Morreu o Leandro Vale, sabiam? Talvez não saibam, porque não houve o raio de um meio de comunicação local ou regional ou nacional, ou...sei lá… planetário, que o tivesse noticiado. Quer dizer, houve apenas um jornalinho, um jornalinho tão livre e independente e politicamente tão incorrecto como o Leandro o foi, que deu a notícia. Sim, foi esse, foi este, fui eu que através do Notícias do Nordeste anunciei publicamente a morte do Leandro Vale; eu e mais alguns amigos do artista que numa última homenagem espalharam a notícia, aos pouquinhos, gota a gota, pelas redes sociais.
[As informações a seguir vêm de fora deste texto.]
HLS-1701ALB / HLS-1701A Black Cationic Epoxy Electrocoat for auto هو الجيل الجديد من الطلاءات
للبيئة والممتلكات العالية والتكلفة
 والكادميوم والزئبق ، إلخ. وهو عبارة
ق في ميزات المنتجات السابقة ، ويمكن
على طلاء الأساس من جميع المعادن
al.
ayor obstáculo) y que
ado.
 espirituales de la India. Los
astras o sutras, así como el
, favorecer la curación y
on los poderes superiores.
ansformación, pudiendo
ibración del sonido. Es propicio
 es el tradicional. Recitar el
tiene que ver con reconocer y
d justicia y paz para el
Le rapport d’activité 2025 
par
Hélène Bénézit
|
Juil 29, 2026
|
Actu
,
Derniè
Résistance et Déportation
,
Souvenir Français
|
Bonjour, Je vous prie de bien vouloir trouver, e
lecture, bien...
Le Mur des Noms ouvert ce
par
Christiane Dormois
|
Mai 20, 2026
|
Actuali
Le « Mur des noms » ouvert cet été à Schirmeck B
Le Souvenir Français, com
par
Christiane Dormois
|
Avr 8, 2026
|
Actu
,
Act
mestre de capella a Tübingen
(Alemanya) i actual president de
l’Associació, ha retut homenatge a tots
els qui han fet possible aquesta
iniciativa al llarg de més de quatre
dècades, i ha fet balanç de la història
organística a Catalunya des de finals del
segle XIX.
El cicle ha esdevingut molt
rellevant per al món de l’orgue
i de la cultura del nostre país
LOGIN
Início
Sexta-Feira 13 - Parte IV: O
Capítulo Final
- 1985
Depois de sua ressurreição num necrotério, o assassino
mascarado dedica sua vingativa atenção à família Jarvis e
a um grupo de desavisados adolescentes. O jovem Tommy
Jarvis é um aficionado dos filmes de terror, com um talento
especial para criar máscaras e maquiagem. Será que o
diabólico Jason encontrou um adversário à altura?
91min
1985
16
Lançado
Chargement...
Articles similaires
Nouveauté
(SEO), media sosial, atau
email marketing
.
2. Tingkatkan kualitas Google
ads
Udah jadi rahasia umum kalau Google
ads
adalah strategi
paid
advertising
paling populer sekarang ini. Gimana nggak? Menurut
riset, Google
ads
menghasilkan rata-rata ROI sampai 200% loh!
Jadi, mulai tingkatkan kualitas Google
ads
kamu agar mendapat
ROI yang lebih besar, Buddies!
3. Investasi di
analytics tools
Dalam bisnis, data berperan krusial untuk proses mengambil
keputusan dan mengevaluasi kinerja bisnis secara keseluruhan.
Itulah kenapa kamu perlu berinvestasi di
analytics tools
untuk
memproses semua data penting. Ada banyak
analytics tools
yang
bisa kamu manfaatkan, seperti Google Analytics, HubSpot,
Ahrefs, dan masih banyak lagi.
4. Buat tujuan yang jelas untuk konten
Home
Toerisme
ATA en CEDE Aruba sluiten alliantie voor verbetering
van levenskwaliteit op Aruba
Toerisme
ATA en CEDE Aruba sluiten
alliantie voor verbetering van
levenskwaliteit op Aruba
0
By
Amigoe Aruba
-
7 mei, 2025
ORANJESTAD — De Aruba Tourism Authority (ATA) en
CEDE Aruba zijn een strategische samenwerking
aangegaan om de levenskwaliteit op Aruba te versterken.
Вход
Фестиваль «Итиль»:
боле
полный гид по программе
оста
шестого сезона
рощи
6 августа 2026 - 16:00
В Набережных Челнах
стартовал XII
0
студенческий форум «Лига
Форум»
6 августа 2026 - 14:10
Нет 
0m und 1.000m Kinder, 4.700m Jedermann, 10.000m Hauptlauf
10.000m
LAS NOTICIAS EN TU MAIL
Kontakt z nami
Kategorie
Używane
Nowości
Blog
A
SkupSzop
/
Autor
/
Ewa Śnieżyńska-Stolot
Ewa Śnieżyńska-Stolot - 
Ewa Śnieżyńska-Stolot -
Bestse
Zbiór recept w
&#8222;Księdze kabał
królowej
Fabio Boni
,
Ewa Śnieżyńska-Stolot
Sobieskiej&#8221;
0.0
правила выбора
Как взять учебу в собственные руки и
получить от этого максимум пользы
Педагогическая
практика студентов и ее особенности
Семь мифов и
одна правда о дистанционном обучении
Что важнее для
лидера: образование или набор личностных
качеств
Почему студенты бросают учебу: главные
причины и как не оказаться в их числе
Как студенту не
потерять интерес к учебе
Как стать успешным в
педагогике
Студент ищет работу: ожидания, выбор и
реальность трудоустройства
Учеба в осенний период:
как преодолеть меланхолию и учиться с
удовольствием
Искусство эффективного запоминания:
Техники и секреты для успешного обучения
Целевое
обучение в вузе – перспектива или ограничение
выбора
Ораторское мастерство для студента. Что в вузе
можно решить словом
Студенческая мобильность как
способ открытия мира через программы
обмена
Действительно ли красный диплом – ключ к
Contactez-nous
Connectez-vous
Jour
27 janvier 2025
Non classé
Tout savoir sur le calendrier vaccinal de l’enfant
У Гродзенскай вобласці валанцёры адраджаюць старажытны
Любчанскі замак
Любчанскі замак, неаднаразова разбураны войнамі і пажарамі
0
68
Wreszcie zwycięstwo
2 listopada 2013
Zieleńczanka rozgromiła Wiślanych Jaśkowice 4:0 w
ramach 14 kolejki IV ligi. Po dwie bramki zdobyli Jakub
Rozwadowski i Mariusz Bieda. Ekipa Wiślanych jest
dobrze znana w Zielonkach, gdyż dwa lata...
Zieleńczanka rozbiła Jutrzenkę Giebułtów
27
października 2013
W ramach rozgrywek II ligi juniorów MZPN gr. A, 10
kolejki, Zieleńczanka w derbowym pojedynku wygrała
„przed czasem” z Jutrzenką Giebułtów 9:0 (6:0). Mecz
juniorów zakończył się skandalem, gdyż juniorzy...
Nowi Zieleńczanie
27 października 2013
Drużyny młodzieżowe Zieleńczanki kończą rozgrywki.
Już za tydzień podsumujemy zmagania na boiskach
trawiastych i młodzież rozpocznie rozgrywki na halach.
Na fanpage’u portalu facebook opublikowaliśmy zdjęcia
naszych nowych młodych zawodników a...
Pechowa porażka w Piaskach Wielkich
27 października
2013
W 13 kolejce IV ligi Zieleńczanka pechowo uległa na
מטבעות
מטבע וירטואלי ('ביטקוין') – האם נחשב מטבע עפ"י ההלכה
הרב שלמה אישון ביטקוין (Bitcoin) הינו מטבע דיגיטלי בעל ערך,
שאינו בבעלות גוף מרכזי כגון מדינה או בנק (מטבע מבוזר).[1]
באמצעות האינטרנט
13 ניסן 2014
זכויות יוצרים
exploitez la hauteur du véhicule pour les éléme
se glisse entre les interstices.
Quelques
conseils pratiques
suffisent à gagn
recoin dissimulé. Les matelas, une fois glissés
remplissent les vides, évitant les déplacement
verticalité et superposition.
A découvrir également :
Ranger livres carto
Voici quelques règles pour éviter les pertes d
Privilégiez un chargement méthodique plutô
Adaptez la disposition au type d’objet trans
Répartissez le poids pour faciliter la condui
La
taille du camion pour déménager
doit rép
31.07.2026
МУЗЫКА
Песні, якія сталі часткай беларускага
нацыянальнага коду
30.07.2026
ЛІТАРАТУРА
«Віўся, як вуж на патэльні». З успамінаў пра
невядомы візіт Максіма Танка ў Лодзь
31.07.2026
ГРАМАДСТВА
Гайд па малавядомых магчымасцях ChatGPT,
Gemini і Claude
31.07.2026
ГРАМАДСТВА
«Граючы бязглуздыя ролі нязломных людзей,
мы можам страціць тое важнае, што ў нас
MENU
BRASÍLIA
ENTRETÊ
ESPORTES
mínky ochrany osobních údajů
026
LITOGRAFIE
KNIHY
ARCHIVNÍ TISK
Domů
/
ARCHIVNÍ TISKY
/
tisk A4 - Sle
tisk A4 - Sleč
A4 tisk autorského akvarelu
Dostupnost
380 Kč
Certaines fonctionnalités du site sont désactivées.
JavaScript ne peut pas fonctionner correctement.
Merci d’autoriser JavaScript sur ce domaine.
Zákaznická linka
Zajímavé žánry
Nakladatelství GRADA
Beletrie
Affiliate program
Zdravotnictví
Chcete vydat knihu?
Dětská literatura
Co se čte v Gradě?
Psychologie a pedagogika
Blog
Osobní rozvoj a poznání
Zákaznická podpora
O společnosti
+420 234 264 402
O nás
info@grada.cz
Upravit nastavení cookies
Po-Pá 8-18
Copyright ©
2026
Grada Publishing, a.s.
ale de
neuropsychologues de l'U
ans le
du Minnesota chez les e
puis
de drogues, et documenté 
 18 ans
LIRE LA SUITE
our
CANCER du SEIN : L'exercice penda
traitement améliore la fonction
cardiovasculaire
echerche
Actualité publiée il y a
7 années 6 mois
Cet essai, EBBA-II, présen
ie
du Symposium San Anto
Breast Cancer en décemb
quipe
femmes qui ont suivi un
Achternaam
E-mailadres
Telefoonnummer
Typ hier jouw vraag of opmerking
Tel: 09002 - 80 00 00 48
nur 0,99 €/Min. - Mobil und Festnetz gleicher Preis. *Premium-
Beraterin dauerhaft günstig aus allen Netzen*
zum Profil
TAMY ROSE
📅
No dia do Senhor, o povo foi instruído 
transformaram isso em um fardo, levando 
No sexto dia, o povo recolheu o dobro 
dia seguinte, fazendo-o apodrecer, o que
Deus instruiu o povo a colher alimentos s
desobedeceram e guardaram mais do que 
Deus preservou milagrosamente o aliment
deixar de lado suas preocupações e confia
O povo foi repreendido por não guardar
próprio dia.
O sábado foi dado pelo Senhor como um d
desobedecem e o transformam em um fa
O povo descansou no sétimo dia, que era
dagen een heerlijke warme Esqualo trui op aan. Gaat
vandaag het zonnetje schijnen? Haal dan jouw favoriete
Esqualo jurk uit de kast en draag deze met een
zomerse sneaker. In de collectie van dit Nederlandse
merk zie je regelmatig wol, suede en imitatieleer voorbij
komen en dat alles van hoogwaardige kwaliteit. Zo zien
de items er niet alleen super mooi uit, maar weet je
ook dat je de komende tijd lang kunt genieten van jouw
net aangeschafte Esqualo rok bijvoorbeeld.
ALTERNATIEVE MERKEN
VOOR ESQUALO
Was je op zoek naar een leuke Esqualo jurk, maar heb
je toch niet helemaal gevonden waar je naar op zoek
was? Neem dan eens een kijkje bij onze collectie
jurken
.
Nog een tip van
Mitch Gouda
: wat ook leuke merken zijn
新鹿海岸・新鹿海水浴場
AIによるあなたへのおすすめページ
Os outros jornais, os grandes jornais, os jornais assim, assim,  os jornais subsidiados e medíocres, os jornalecos e jornalinhos que andam sempre de chapéu na mão calaram-se; calaram-se como que envergonhados de dizer, de homenagear de, pelo menos, cumprir a missão de informar.

Morreu o Leandro Vale. Não sabes? Não soubeste?! Achas que isso não é notícia?! Achas que a morte de um dos mais proeminentes e empenhados animadores culturais da região não merece um necrológico, um apontamento, um parágrafo, uma frase, uma palavra para o teu vasto auditório?!

Morreu o Leandro Vale. Esse mesmo. O fundador do Teatro em Movimento que depois de uma longa e enriquecida carreira como actor, encenador e dramaturgo, teve a sã ousadia de fundar um grupo de teatro profissional em Bragança, de levar o teatro às aldeias, de levar a cultura ao povo. Povo. Talvez seja essa a palavra maldita que o Leandro amou. O Povo, a Liberdade e a partilha.

Morreu o Leandro Vale. Morreu o artista maior num silêncio tolheito, forçado, mesquinho. Morreu o Leandro Vale, esse mesmo, o líder da companhia do Teatro em Movimento que um dia teve a coragem de processar o Ministério da Cultura por este se ter esquecido da sua missão, do seu labor e da sua luta numa terra de pessoas coniventes com o silêncio e o esquecimento. E vejam só, o Supremo Tribunal Administrativo acabou por lhe dar razão num recurso apresentado em relação à atribuição dos subsídios às companhias teatrais. Bonito! Foi bonito de ver e sentir a razão de uma pequenina mas atrevida companhia de teatro do interior a colocar no devido lugar as "inquestionáveis" e "sábias" decisões da administração centralista. Só por isso, se outras e mais profundas razões não houvesse, Leandro merecia ser recordado!

Morreu o Lenadro Vale. Esse mesmo, o jornalista e o escritor de quem se pode dizer que quase não há meio de comunicação regional onde não tivesse escrito ou dito um texto. Mas mesmo assim, Leandro partiu em silêncio, com silêncio, com um incomodativo silêncio, como se todas as fichas técnicas das publicações onde o artista escreveu ou falou tivessem sido rasuradas para se esquecer o seu nome.

Silêncio. Triste e profundo silêncio. Um silêncio que incomoda,  porque o  Leandro inquietou!